Could you copy exactly the lines from the one containing "green pillow [489,131,563,188] -> none" through the last line of the records below, leaving out any pictures?

Recorded data:
:::

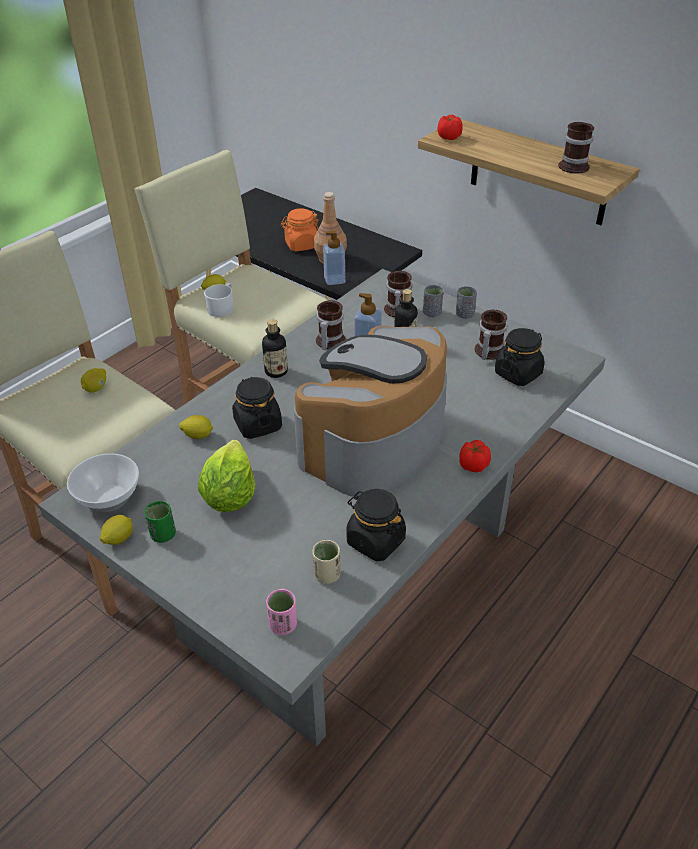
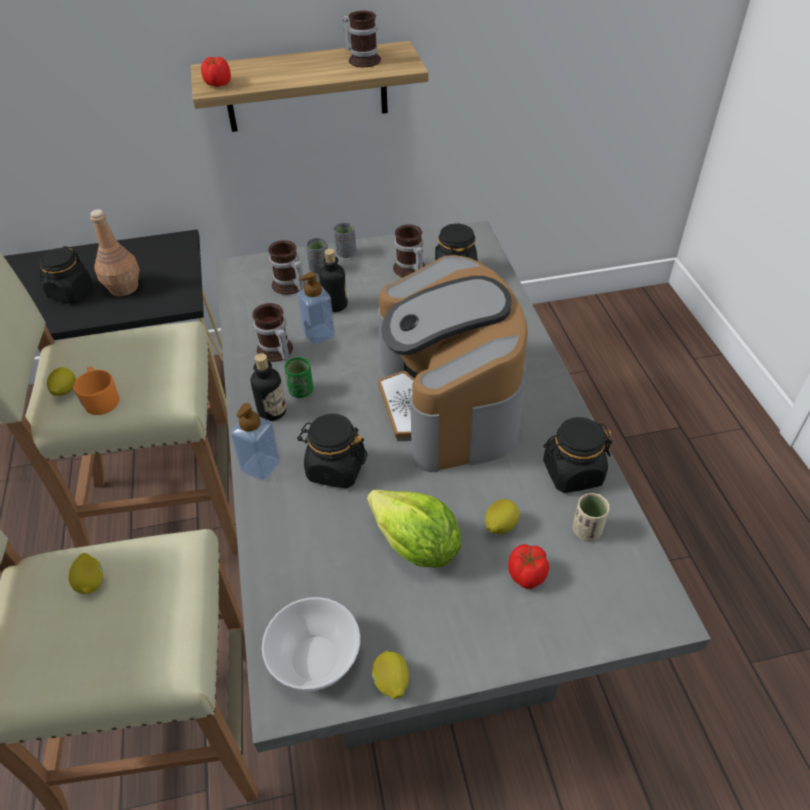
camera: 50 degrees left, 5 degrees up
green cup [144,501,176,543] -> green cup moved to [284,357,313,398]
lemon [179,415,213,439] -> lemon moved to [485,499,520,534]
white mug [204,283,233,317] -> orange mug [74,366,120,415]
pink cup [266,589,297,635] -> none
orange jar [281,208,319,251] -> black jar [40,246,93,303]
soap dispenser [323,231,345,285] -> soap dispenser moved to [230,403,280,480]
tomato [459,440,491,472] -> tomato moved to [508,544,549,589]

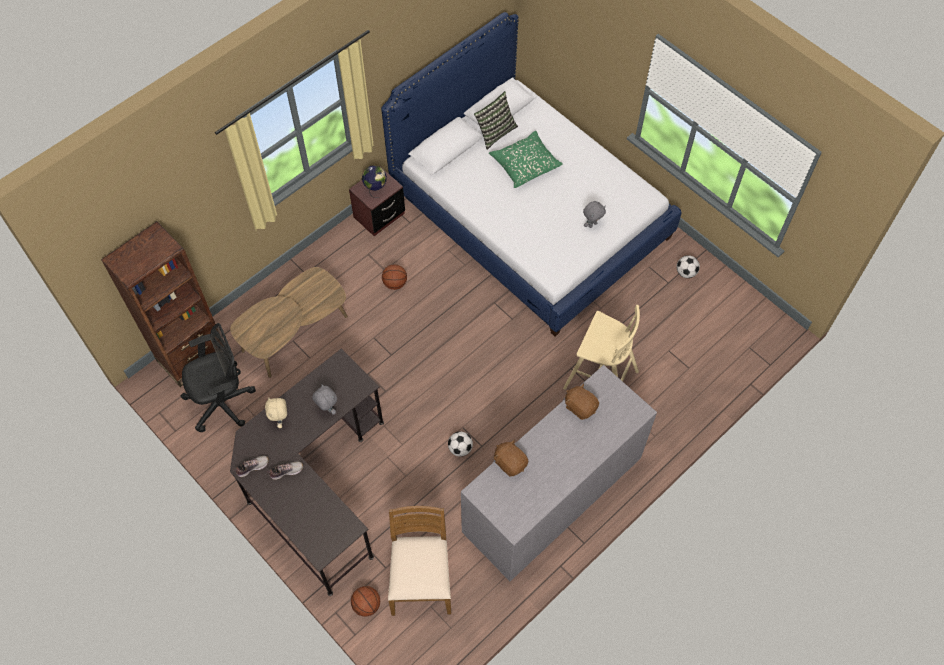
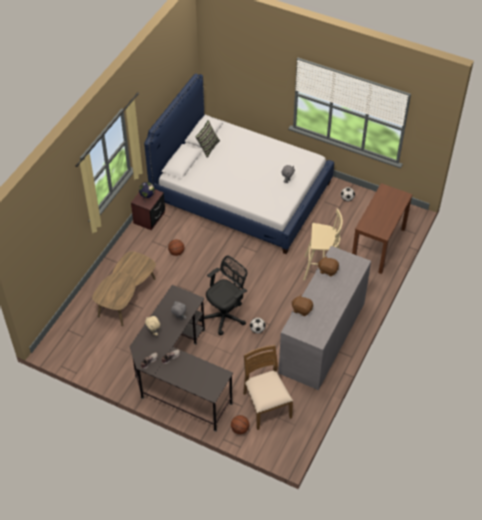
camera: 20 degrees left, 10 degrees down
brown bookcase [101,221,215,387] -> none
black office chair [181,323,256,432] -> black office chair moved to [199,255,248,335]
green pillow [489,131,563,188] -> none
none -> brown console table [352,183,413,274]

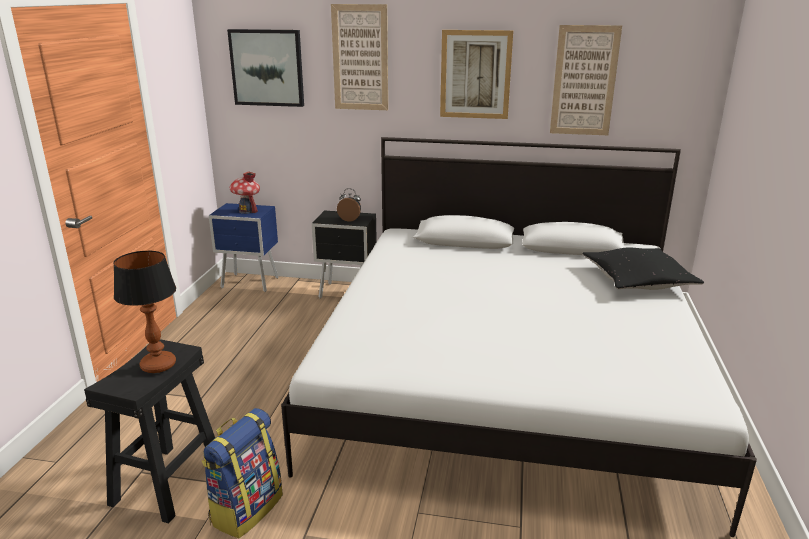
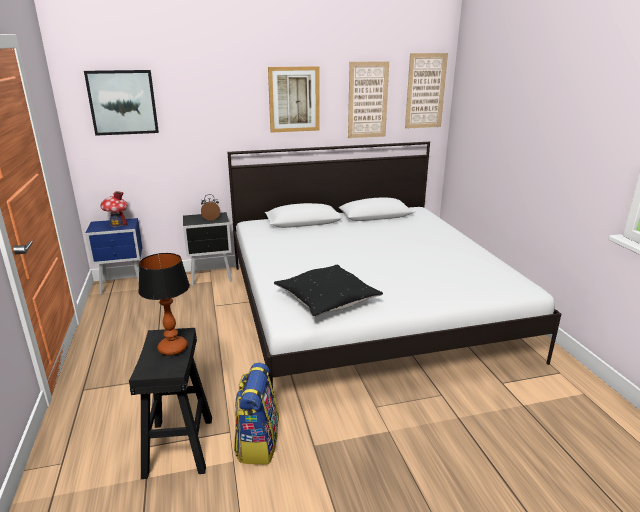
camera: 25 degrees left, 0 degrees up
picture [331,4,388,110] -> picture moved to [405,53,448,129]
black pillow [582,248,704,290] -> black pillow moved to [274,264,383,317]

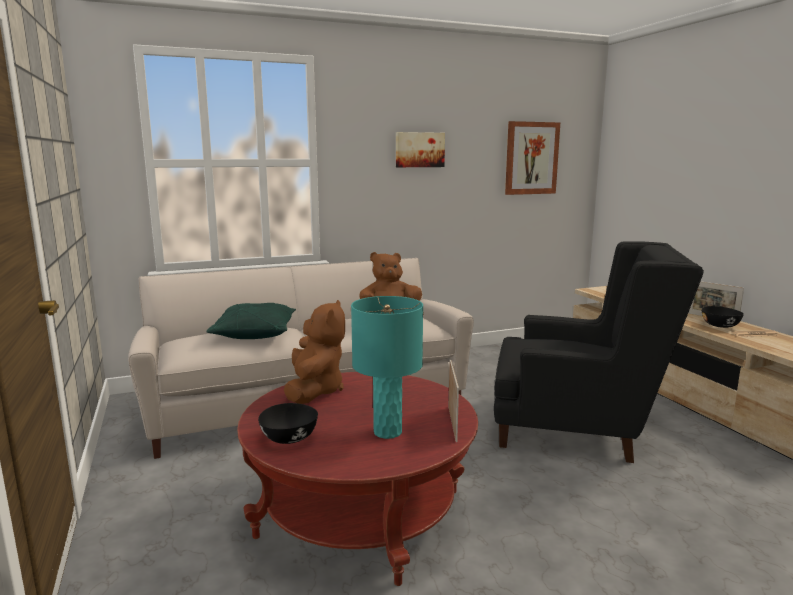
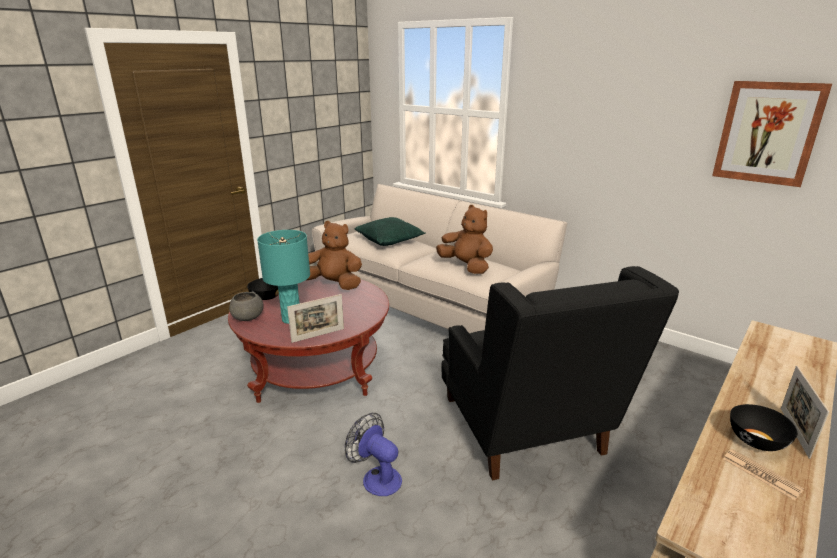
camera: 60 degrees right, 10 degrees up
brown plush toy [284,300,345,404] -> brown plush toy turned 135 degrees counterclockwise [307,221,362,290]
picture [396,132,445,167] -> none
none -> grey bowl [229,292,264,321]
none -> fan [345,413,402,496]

:::

● **Finished task**:
green pillow [489,131,563,188] -> none
none -> brown console table [352,183,413,274]

camera: 25 degrees left, 0 degrees up
picture [331,4,388,110] -> picture moved to [405,53,448,129]
black pillow [582,248,704,290] -> black pillow moved to [274,264,383,317]

camera: 60 degrees right, 10 degrees up
brown plush toy [284,300,345,404] -> brown plush toy turned 135 degrees counterclockwise [307,221,362,290]
picture [396,132,445,167] -> none
none -> grey bowl [229,292,264,321]
none -> fan [345,413,402,496]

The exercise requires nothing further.